Many engineering companies are today undergoing a paradigm shift from product delivery to through-life service support. The shift applies across a range of different sectors, including defence, civil aerospace and construction. This research was concerned with identifying how products and systems from such sectors can be best designed and supported in the resulting dynamic, network centric, whole-life environment. The research created a scientific base for the creation of a structured, network-enabled information and knowledge environment in which dispersed, multidisciplinary operational teams use sustainable knowledge management (KM) systems to execute effective, timely decisions within evolving engineering life-cycles. Its contributions were in three key areas:

- The first focused on the creation of novel and extended representations of artefacts, integrating methods for handling product information (what characteristics should the product have), design-process information (how was the product design arrived at) and design rationale (why has the design been done in this way) to allow the recording of design trade-offs, evidence of decision making and details of successful and unsuccessful designs. Supported by a survey of user needs, this was achieved through new systems for the creation of records of synchronous and asynchronous design activities, including enhanced multimedia records of meetings, design transaction records, rationale capture tools and service design models. The project also developed integrated approaches to design information organisation based on faceted classification, Topic Maps and object databases, explored a number of techniques for the automated capture of design records in design work.

- The second area was concerned with learning from the product in use. The product life-cycle is itself part of a cycle of development of the information describing the artefact, the commercial, manufacturing and operational systems in which it is embedded, and of the knowledge embedded in the communities that develop, support and use these systems. Research in this research area took three approaches: firstly, development of tools for the improved organisation and exploitation of information captured during service operations; second, study of the approaches taken by service engineers and characterisation of these approaches and, third, study of methods used by engineers to value information and development of a Bayesian approach to value assignment based on this study.

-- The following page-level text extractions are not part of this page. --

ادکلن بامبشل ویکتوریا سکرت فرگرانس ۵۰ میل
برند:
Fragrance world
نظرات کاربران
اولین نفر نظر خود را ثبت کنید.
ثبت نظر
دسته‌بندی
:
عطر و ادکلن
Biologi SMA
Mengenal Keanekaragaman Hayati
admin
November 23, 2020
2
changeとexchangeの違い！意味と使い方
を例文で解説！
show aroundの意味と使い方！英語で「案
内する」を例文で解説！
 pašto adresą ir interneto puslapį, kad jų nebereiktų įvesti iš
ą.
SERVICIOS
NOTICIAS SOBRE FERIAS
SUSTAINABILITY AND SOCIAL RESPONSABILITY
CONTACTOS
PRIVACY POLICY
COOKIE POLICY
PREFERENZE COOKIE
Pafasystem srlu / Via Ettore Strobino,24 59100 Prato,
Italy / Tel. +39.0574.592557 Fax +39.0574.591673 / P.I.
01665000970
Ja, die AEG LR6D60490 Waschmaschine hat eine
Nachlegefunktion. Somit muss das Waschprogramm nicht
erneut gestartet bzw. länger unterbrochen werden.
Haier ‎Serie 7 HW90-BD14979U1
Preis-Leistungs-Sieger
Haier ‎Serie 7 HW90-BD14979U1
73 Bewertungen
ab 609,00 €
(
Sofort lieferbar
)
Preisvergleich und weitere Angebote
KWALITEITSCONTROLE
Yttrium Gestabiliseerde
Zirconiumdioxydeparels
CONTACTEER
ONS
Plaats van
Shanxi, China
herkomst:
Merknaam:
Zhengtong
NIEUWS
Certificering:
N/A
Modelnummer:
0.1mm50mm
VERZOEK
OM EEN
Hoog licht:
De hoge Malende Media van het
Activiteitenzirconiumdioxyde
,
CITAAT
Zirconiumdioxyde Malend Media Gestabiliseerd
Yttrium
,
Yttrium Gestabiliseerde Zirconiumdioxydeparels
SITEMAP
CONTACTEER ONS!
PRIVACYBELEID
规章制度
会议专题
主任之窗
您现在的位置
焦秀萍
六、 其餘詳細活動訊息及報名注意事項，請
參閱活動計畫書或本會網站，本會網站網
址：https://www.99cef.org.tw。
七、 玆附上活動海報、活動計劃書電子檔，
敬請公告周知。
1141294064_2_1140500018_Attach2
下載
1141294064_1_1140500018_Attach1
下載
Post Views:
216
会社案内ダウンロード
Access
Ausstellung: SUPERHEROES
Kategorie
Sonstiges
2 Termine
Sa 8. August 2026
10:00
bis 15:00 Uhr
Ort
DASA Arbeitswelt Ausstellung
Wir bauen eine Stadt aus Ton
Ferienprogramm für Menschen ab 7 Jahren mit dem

- The third area was concerned with creating organisational systems to manage the overall knowledge system life-cycle (KSLC) and the people-centric procedures within them. It investigated the dynamics of knowledge use throughout the life-cycle of complex product-service systems in an extended enterprise context, with particular research focus, carried out using qualitative research methods with extensive interviews in collaborating companies, on a) novel procurement frameworks and governance to secure innovative responses from contractors in the supply chain, especially through a study of first- and second-generation private finance initiative projects; b) the human resource development policies necessary to support the shift from product delivery to service provision, though detailed empirical study in collaborative organisations; and c) the role of decision-support models at key decision pinch-points throughout the project life-cycle and a comparison of decision-support approaches in different organisational contexts.